XML 33 R23.htm IDEA: XBRL DOCUMENT v3.24.3
Subsequent Events
9 Months Ended
Sep. 30, 2024
Subsequent Events [Abstract]  
Subsequent Events Subsequent Events
On October 16, 2024, the Company entered into an Asset Purchase Agreement (the “Asset Purchase Agreement”) with AXON Networks Inc., a Delaware corporation ("AXON Networks"). Pursuant to the Asset Purchase Agreement, the Company agreed to sell, and AXON Networks agreed to buy, the Company’s Network Assurance and WiFi Management software portfolio (the “Network Assurance Business”), for a cash purchase price of $34.0 million (the “Network Assurance Business Purchase Price”). On October 25, 2024, the Company consummated the sale of the Network Assurance Business and received $30.0 million of the Purchase Price. The $4.0 million balance of the Network Assurance Business Purchase Price will be paid twelve months following the Closing. In conjunction with the sale of the Network Assurance Business, the Company has entered into an agreement (the “EdgeCo Letter 1”) with EdgeCo, whereby (i) at the Closing EdgeCo received $15.0 million of the Network Assurance Business Purchaser Price as pre-payments of the EdgeCo Loans, (ii) the Company assigned to EdgeCo all of its rights to the Guaranteed Payment, subject to the EdgeCo Loans being outstanding, and (iii) the Company agreed to continue to pay interest on the EdgeCo Loans, including the principal balance pre-paid in connection with the sale of the Network Assurance Business, until the prepayment penalty under the EdgeCo Loans has been paid in full.
On November 7, 2024, NetComm Wireless Pty Ltd., subsidiary of the Company, entered into a Business Sale Agreement (the “Business Sale Agreement”) with Lantronix, Inc., a Delaware corporation (“Lantronix”).
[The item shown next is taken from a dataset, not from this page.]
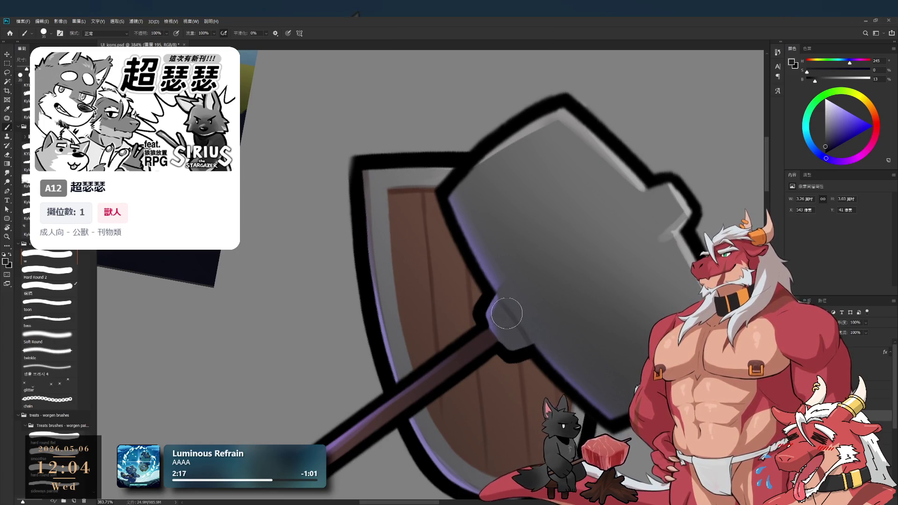
pyautogui.press('bracketright')
pyautogui.press('bracketright')
pyautogui.press('bracketright')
Pursuant to the Business Sale Agreement, the Company has agreed to sell, and Lantronix has agreed to buy, the Company’s industrial internet of things business (the “IIoT Business”), for a cash purchase price of $6.5 million, less an amount equal to 70% of employee entitlements due to transferring employees (the “IIoT Business Purchase Price”). At the closing of the Company’s sale of the IIoT Business, the Company will receive the IIoT Business Purchase Price. The Closing under the Business Sale Agreement is subject to the satisfaction and/or waiver of certain conditions precedent, including obtain counterparty consents to certain key commercial contracts. In conjunction with the proposed sale of the IIoT Business, the Company has entered into an agreement (the “EdgeCo Letter 2”) with EdgeCo whereby (i) at the Closing EdgeCo will receive 50% of the IIoT Business Purchaser Price as pre-payments of the EdgeCo Loans, and (ii) the Company agreed to continue to pay interest on the EdgeCo Loans, including the principal balance pre-paid in connection with the sale of the IIoT Business, until the prepayment penalty under the EdgeCo Loans has been paid in full.